**INSTRUCTIONS FOR THE TASK:** Please give only the number of lines in the listing below that contain "Topsham".

**DATA SUPPLIED:**
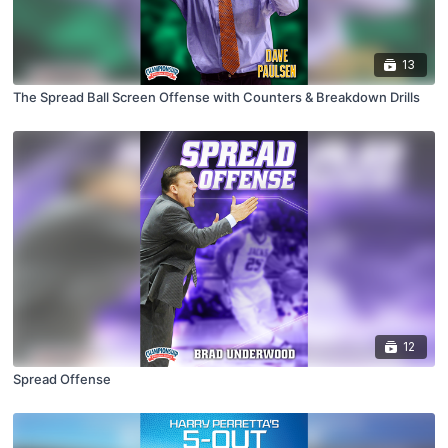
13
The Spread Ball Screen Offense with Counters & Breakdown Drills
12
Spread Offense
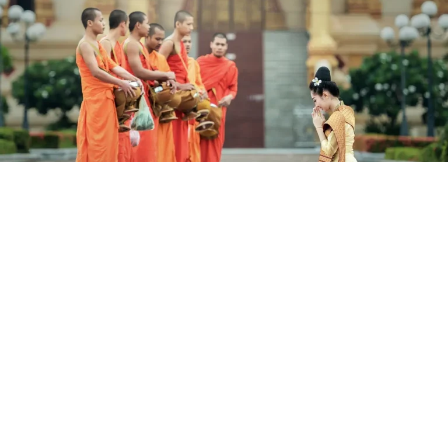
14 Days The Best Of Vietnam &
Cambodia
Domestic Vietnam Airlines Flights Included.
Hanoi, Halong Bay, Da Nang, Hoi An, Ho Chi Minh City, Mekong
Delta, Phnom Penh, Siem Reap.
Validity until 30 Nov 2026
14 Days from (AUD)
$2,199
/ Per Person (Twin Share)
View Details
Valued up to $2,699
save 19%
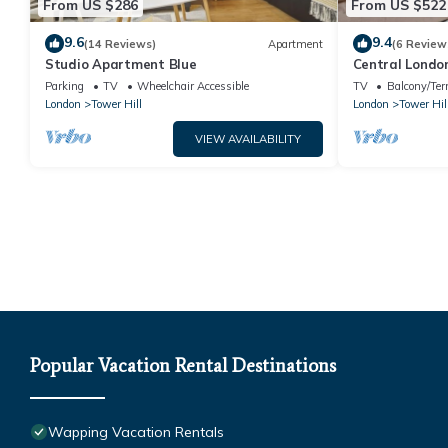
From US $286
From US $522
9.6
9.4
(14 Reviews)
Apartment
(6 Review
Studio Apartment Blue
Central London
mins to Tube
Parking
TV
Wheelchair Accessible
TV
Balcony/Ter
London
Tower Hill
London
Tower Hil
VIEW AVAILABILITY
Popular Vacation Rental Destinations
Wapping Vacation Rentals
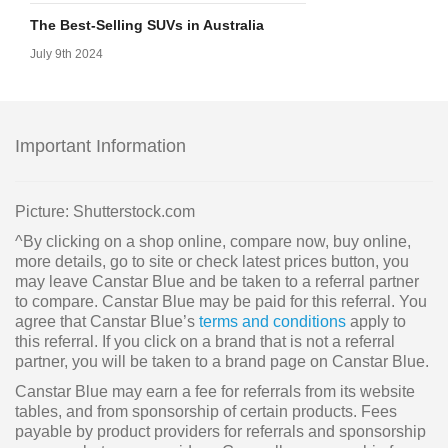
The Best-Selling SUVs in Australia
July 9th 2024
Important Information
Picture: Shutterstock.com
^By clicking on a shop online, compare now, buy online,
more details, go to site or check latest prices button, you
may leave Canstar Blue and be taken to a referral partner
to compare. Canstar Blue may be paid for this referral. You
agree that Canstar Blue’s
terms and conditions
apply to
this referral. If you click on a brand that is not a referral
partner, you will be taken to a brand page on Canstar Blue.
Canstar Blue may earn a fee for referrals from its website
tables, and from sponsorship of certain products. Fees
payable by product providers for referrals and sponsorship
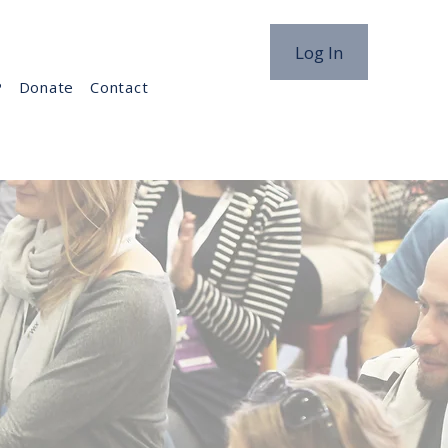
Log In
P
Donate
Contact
---
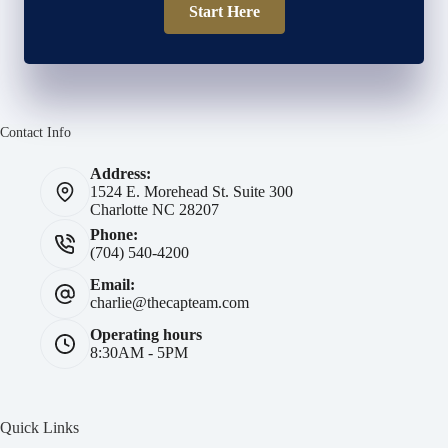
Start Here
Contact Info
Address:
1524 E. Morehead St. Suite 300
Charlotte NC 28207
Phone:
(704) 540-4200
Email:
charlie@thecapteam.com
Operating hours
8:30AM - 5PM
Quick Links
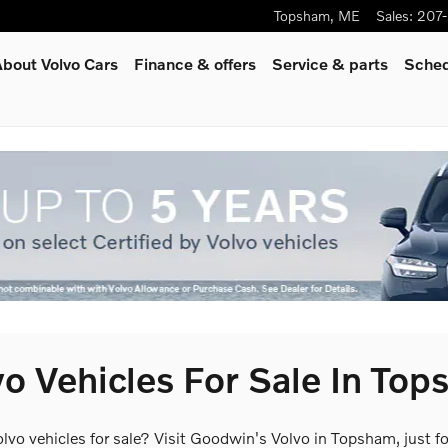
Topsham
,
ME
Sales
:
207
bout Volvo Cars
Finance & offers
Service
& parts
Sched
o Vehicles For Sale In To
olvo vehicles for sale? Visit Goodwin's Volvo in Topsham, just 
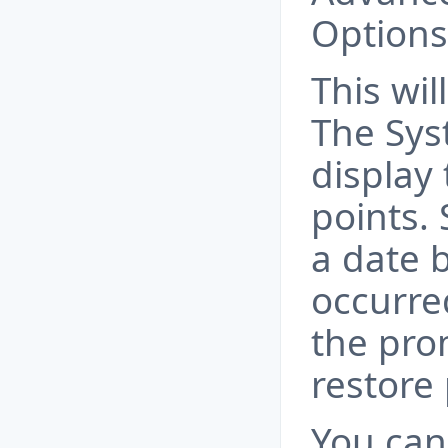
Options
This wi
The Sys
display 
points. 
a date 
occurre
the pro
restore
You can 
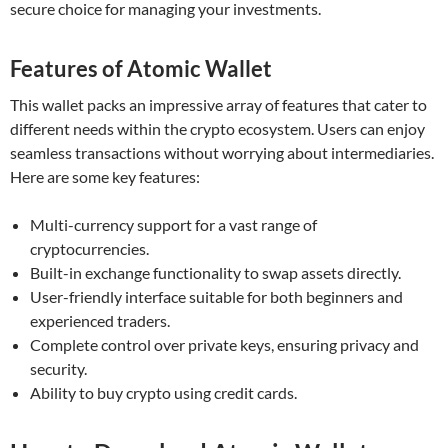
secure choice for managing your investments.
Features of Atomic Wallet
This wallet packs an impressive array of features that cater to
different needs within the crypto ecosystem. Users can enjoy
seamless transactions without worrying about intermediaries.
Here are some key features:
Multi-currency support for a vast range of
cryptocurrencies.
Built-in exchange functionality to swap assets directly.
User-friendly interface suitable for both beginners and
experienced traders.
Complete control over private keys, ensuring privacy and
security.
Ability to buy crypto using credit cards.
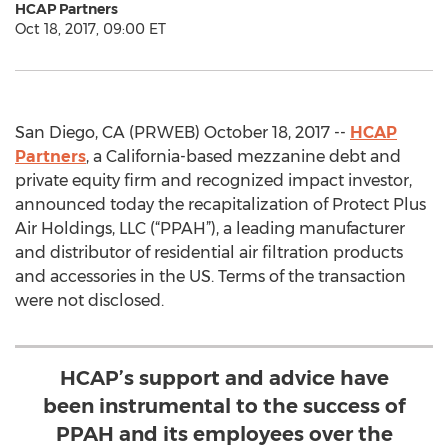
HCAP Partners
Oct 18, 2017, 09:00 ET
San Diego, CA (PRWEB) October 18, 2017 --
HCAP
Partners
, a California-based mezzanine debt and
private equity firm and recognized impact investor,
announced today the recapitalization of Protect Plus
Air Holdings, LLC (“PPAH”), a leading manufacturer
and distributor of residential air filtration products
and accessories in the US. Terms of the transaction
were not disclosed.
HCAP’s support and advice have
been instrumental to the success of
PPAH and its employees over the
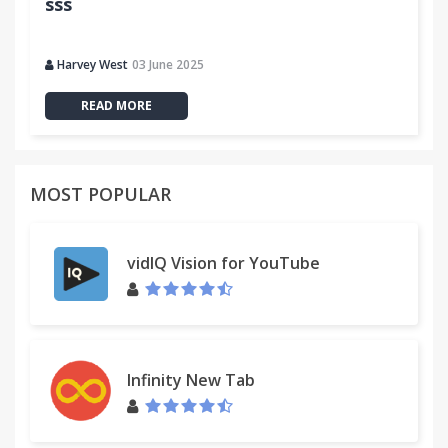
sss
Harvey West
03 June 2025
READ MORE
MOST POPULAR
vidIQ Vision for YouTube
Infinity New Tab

**TASK RESULT:** 2